Architekt: Kirchen in der Ukraine nach Krieg modern wieder aufbauen
Wie geht es nach dem Krieg in der Ukraine weiter, auch architektonisch? Diese Frage beschäftigt Kreative im Land und darüber hinaus. Wie sieht es da mit den vielen Kirchen aus? Der Architekt Philipp Meuser hat sich auf Bauten mit besonderem Sicherheitsbedarf spezialisiert, zum sowjetischen Wohnungsbau promoviert und ist Ehrenprofessor an einer Hochschule in Charkiw. Im Interview spricht er über Tradition, eine sich verändernde Gesellschaft und moderne architektonische Ausdrucksformen.
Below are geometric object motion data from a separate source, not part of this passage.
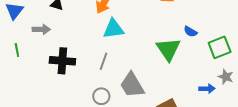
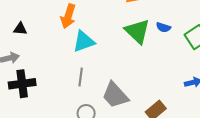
green triangle: (168, 49) -> (137, 31), moved
black cross: (62, 61) -> (22, 84), moved

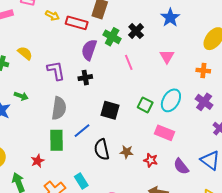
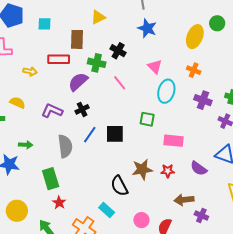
yellow arrow: (52, 16) -> (30, 71), moved
purple semicircle: (89, 50) -> (78, 82), turned 45
purple L-shape: (56, 71) -> (52, 111), turned -40
orange cross: (203, 71) -> (194, 70), turned 32
cyan ellipse: (171, 100) -> (166, 91), moved
blue line: (82, 131) -> (90, 135), moved
green rectangle: (56, 140) -> (51, 179), moved
black semicircle: (102, 149) -> (119, 186), moved
brown star: (127, 152) -> (142, 169), size x1.5

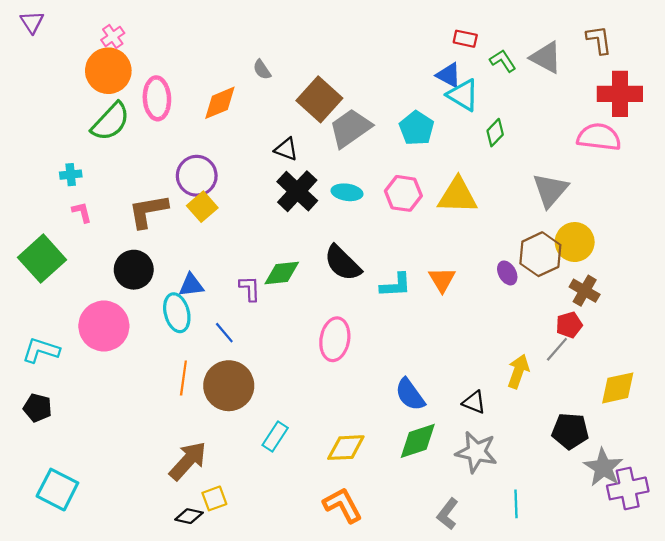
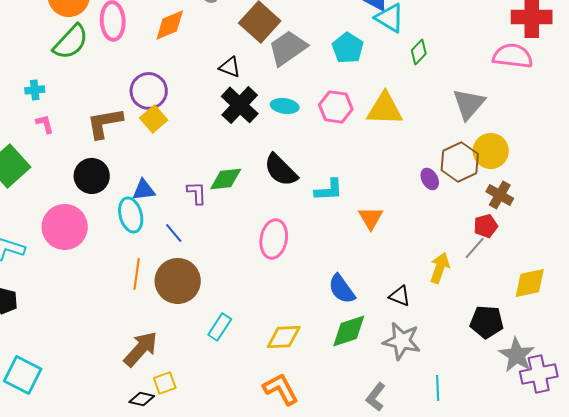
orange triangle: (442, 280) -> (371, 218), moved

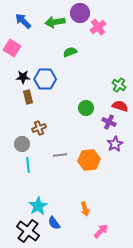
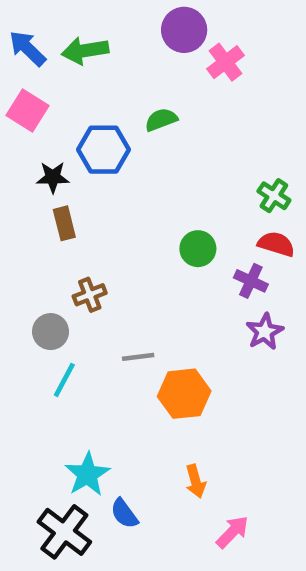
blue arrow: (23, 21) -> (27, 48), moved
green arrow: (55, 22) -> (85, 51), moved
blue hexagon: (45, 79) -> (103, 150), moved
orange hexagon: (89, 160) -> (184, 394), moved
cyan line: (28, 165) -> (64, 380), turned 35

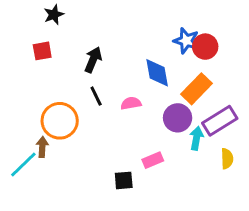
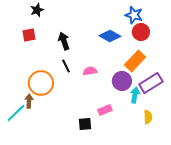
blue star: (186, 41) -> (134, 15), moved
black arrow: (93, 60) -> (64, 41), turned -42
blue diamond: (157, 73) -> (110, 36), moved, turned -50
yellow semicircle: (227, 159) -> (148, 117), moved

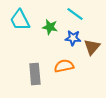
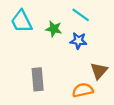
brown triangle: (92, 47) -> (99, 71), moved
orange semicircle: (64, 66) -> (83, 90), moved

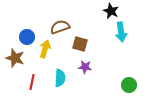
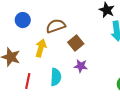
blue circle: (27, 37) -> (23, 20), moved
brown square: (80, 44) -> (76, 43), turned 35

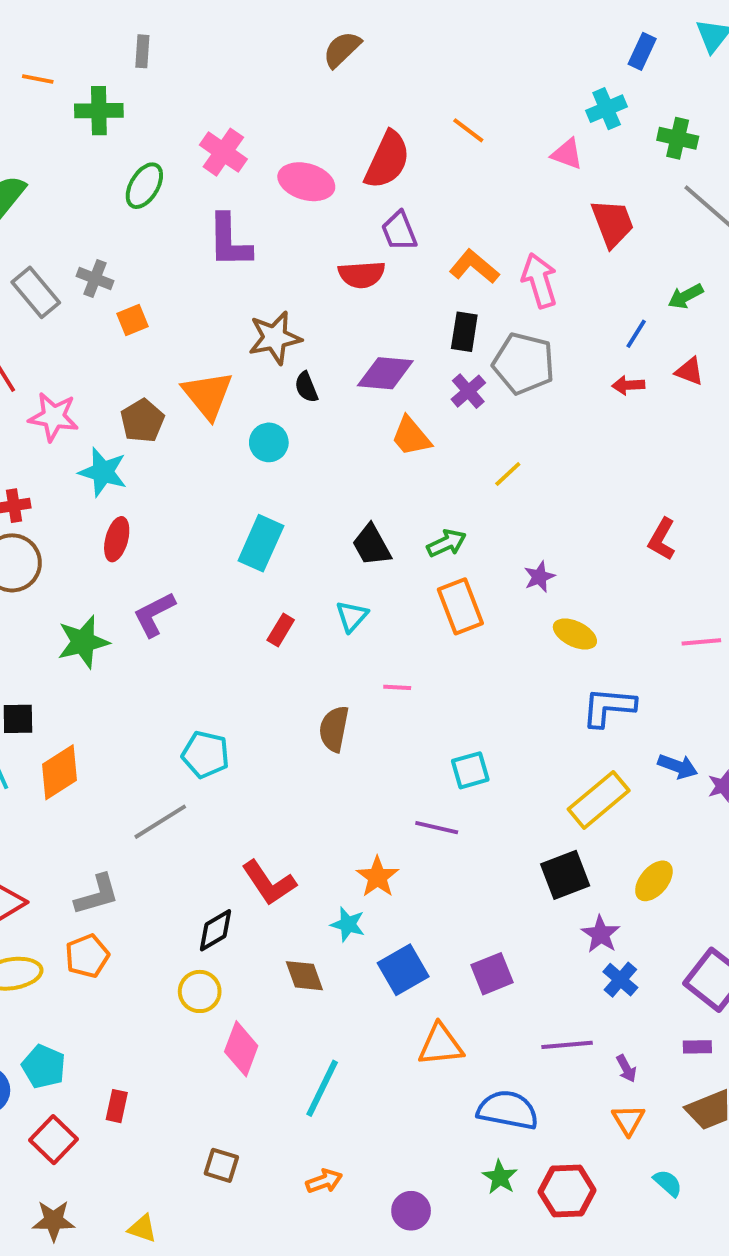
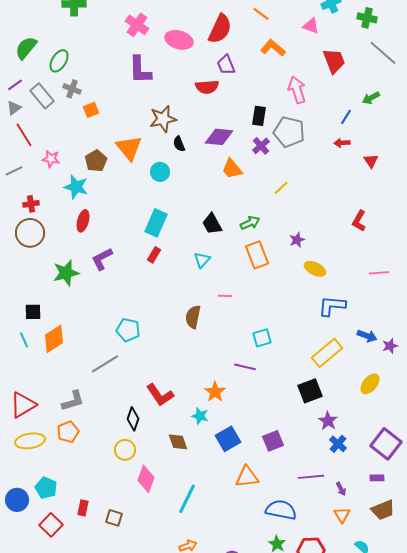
green ellipse: (144, 186) -> (59, 61), moved
orange L-shape: (474, 267) -> (273, 48), moved
red triangle: (690, 371) -> (371, 161), moved, turned 35
pink star: (54, 417) -> (51, 159), size x0.7
red rectangle: (281, 630) -> (154, 255), moved
yellow ellipse: (654, 881) -> (370, 384), moved
black diamond: (215, 930) -> (133, 419), turned -40
brown square: (221, 1165) -> (114, 518), moved

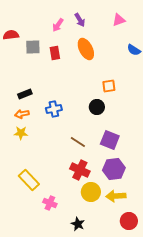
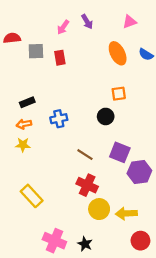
orange ellipse: (86, 49) -> (118, 53), moved
purple hexagon: (114, 169) -> (139, 172), moved
pink cross: (50, 203) -> (54, 241), moved, size x1.5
Frage: Nach dem Ende der Sowjetunion wurden einige Kirchen, die in der Stalinzeit abgerissen wurden, wieder aufgebaut, zum Beispiel die Verklärungskathedrale in Odessa. Im 19. Jahrhundert gebaut, auf Anweisung Josef Stalins 1936 zerstört und seit 1999 möglichst originalgetreu rekonstruiert, ist sie durch den Krieg in der Ukraine wiederum stark beschädigt worden. Sollten solche Kirchen nach dem Krieg wieder originalgetreu aufgebaut werden?
Meuser: Meiner Meinung nach muss man diese Kirchen anders aufbauen. Es gibt zwar in der orthodoxen Kirche ein ungeschriebenes Gesetz, das man alles immer rekonstruiert, wie es früher gebaut wurde. Aber im 21. Jahrhundert sollten wir Kirchen modern interpretieren, wie es etwa nach dem Zweiten Weltkrieg auch in Deutschland geschehen ist. Kirchen können da auch architektonisch der Ausdruck einer modernen Gesellschaft sein.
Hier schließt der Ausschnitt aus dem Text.